Write the next part of the passage below on the sculptor Delvaux's career and commissions, picking up after its final sentence.

+++ Passage for review +++

Upon his return to the Austrian Netherlands in 1733 [see Jacobs 1999, passim], he became a court sculptor. He also received many religious commissions including the oak group of the Conversion of St Paul dated 1736 (now in the Collegiate Church of St Gertrude in Nivelles). The same church also holds a series of oak statues of the Apostles sculpted by Delvaux in 1743–4. He also made a marble funerary monument for the Van der Noot family in 1746– for the Carmelite Church in Brussels and which is now in the Rijksmuseum.

After Prince Charles de Lorraine arrived in Brussels as the governor general of the Austrian Netherlands in 1741, Delvaux received many commissions for the decoration of the governor general's residences in Brussels, Tervuren (near Brussels) and Mariemont, Belgium in Hainaut[Jacobs 1999]. For the palace in Brussels, which survives partially, he created allegorical reliefs for the façade and the staircase and free-standing statues, including a marble Hercules at the foot of the stairs. Delvaux also worked for other European courts such as that of Portugal and for major abbeys like those at Afflighem, Floreffe and Villers. In 1734 he settled in Nivelles.

+++ Source data +++

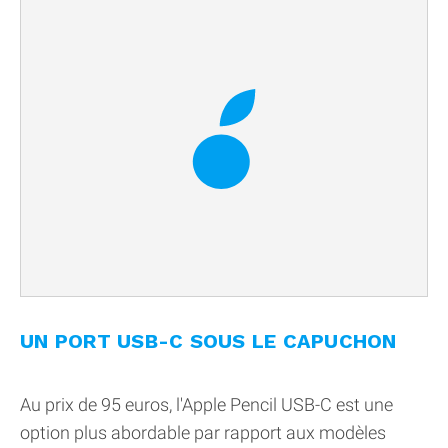
UN PORT USB-C SOUS LE CAPUCHON
Au prix de 95 euros, l'Apple Pencil USB-C est une
option plus abordable par rapport aux modèles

+++

= Solved exercise =
In addition to monumental work, Delvaux created many excellent models in terracotta.

Many Belgian churches and museums in Brussels, Nivelles and Ghent hold works by him.

==Pupils==
Among Delvaux's students were the sculptors Gilles-Lambert Godecharle, Pierre-François Le Roy, Laurent Joseph Tamine, Adrien-Joseph Anrion and Joseph Wilton. Delvaux's grandson Édouard Delvaux (1806-1862) was a rural painter and a student of Henri Van Assche (1774-1841).

==Bibliography==
- Alain Jacobs, Laurent Delvaux, Gand, 1696 - Nivelles, 1778, Paris, Athena, 1999
- Alain Jacobs, Addenda au catalogue raisonné de Laurent Delvaux, Annales Société royale d'Archéologie d'Histoire et de Folklore de Nivelles, XXXIII, 2016, pp. 17–59.